Gibraltar!
Wie oft war ich an diesem Felsen früher schon vorbeigefahren, wie hatte ich dem grauen Stein froh bewegt zugewinkt, wenn ich, vom Auslande zurückkehrend, durch die Meerenge fuhr, der treuen Heimat entgegen!
Was hatte ich dieses Mal zu erwarten?
Trotzdem das Anlaufen von Gibraltar nicht auf dem Fahrplan vorgesehen war, fuhr der Dampfer ohne irgendwelche Aufforderung zur Untersuchung in den Hafen ein und ankerte dort. So weit also waren die Italiener schon Sklaven der Engländer geworden!
Sobald das Schiff still lag, kamen zwei Kriegsschiffsbarkassen längsseit, denen ein englischer Seeoffizier, einige Polizeibeamte und mehrere bis an die Zähne bewaffnete englische Matrosen entstiegen.
Ein Glockensignal wurde durch das Schiff gegeben und der Befehl: Sämtliche fremden Passagiere, die nicht Italiener und nicht Engländer sind, auf die Kommandobrücke kommen! Die Stewards gingen herum, suchten alle Räume und Kammern ab, und wie eine Hammelherde, umringt von englischen Matrosen und italienischen Stewards, wurden wir auf die Brücke getrieben.

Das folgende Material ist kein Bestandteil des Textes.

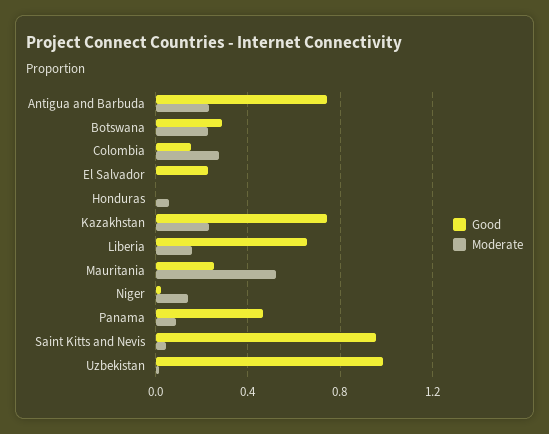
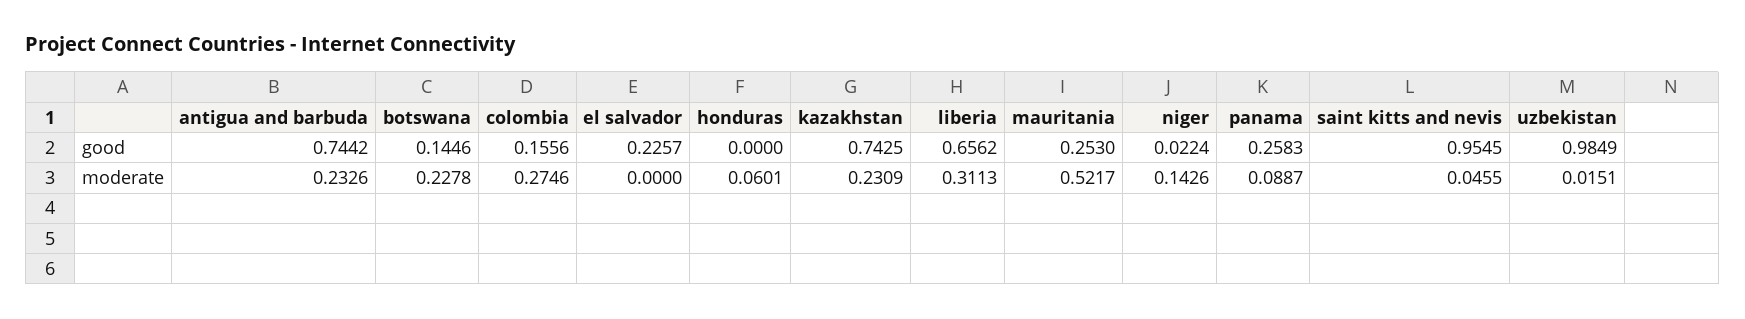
Good, Botswana: 0.3 -> 0.1446
Moderate, Liberia: 0.15 -> 0.3113
Good, Panama: 0.45 -> 0.2583

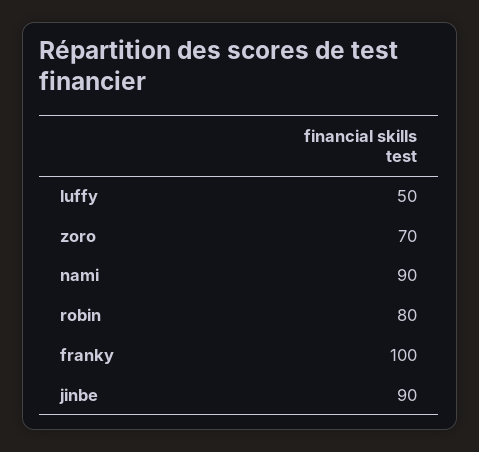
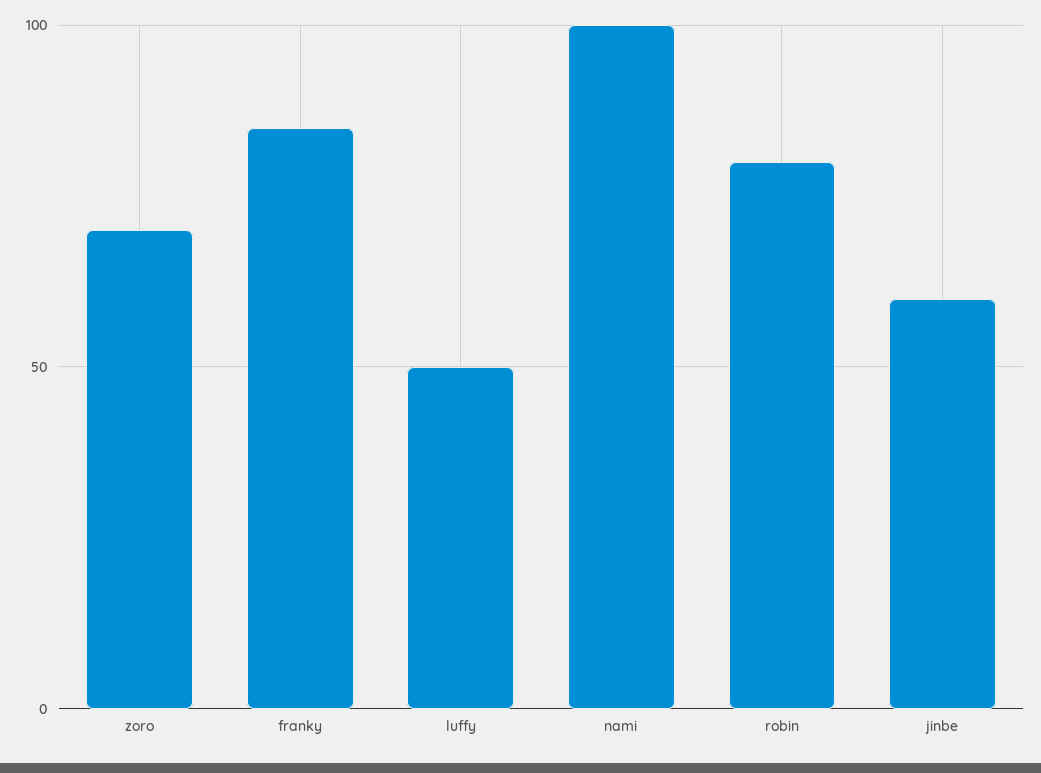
nami: 90 -> 100
franky: 100 -> 85
jinbe: 90 -> 60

So ganz wohl war mir dabei nicht zumute!
Aber immerhin hatte ich etwas Vertrauen, da ich, wie ich bald feststellte, der einzige war, der mit einem richtigen Paß mit Photographie ausgerüstet war. Zu meinem großen Unbehagen stellte ich fest, daß wir im ganzen fünf Schweizer waren, von denen mir drei immer schon wegen ihres zurückgezogenen stillen Wesens verdächtig vorgekommen waren. Nur einen Schweizer, den hatte ich noch nicht gesehen, der sah aber auch so dreckig und schmierig aus, daß ich vorsichtshalber etwas zur Seite trat, als er sich neben mich stellte.
Nach ungefähr einer Stunde, nachdem die Passagiere erster Klasse recht oberflächlich und sehr höflich untersucht worden waren, kam die Reihe an uns.
Sechs arme Sünder standen wir da. Der erste war ein italienisch-schweizerischer Arbeiter, dem der rechte Arm fehlte, seine Frau, eine typische Italienerin, warf sich unter Heulen dem Engländer zu Füßen. Ihren ganzen Anhang aus dem Zwischendeck hatte sie mit heraufgebracht. Alles heulte, und verächtlich sah der Engländer auf die Leute herab. Nach kurzem Verhör wurde der Mann entlassen und war frei.